Line by line, the entries below are to be reproduced unaltered.

+ + + +

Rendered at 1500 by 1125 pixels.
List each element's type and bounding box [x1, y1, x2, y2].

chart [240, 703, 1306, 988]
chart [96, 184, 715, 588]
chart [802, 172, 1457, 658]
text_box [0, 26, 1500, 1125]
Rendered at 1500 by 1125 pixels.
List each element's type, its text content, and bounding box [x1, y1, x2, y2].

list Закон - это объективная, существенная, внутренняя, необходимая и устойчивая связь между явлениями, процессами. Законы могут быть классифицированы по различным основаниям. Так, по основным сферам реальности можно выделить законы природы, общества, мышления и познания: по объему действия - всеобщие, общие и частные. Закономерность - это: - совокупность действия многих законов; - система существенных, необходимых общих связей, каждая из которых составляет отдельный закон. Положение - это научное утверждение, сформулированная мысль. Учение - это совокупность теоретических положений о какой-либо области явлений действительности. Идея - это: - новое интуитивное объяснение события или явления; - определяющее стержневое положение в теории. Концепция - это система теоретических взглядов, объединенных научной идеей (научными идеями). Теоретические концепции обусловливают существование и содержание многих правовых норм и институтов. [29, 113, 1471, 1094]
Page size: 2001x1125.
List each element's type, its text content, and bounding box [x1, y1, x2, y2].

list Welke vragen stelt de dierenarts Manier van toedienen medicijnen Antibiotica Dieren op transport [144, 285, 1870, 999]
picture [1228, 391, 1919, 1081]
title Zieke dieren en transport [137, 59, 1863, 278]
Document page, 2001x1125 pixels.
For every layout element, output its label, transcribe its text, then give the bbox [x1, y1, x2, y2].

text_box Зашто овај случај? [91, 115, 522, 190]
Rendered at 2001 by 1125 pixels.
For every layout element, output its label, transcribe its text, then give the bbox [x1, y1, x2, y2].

+ + + +

# COMPLETED EXERCISE:
Rendered at 1500 by 1125 pixels.
List each element's type and bounding box [x1, y1, x2, y2].

chart [240, 703, 1306, 988]
chart [96, 184, 715, 588]
chart [802, 172, 1457, 658]
text_box [0, 26, 1500, 1125]
Rendered at 1500 by 1125 pixels.
List each element's type, its text content, and bounding box [x1, y1, x2, y2].

list Закон - это объективная, существенная, внутренняя, необходимая и устойчивая связь между явлениями, процессами. Законы могут быть классифицированы по различным основаниям. Так, по основным сферам реальности можно выделить законы природы, общества, мышления и познания: по объему действия - всеобщие, общие и частные. Закономерность - это: - совокупность действия многих законов; - система существенных, необходимых общих связей, каждая из которых составляет отдельный закон. Положение - это научное утверждение, сформулированная мысль. Учение - это совокупность теоретических положений о какой-либо области явлений действительности. Идея - это: - новое интуитивное объяснение события или явления; - определяющее стержневое положение в теории. Концепция - это система теоретических взглядов, объединенных научной идеей (научными идеями). Теоретические концепции обусловливают существование и содержание многих правовых норм и институтов. [29, 113, 1471, 1094]
Page size: 2001x1125.
List each element's type, its text content, and bounding box [x1, y1, x2, y2].

list Welke vragen stelt de dierenarts Manier van toedienen medicijnen Antibiotica Dieren op transport [144, 285, 1870, 999]
picture [1228, 391, 1919, 1081]
title Zieke dieren en transport [137, 59, 1863, 278]
Document page, 2001x1125 pixels.
For every layout element, output its label, transcribe its text, then give the bbox [x1, y1, x2, y2].

text_box Зашто овај случај? [91, 115, 522, 190]
Rendered at 2001 by 1125 pixels.
For every layout element, output its label, transcribe its text, then give the bbox [x1, y1, x2, y2].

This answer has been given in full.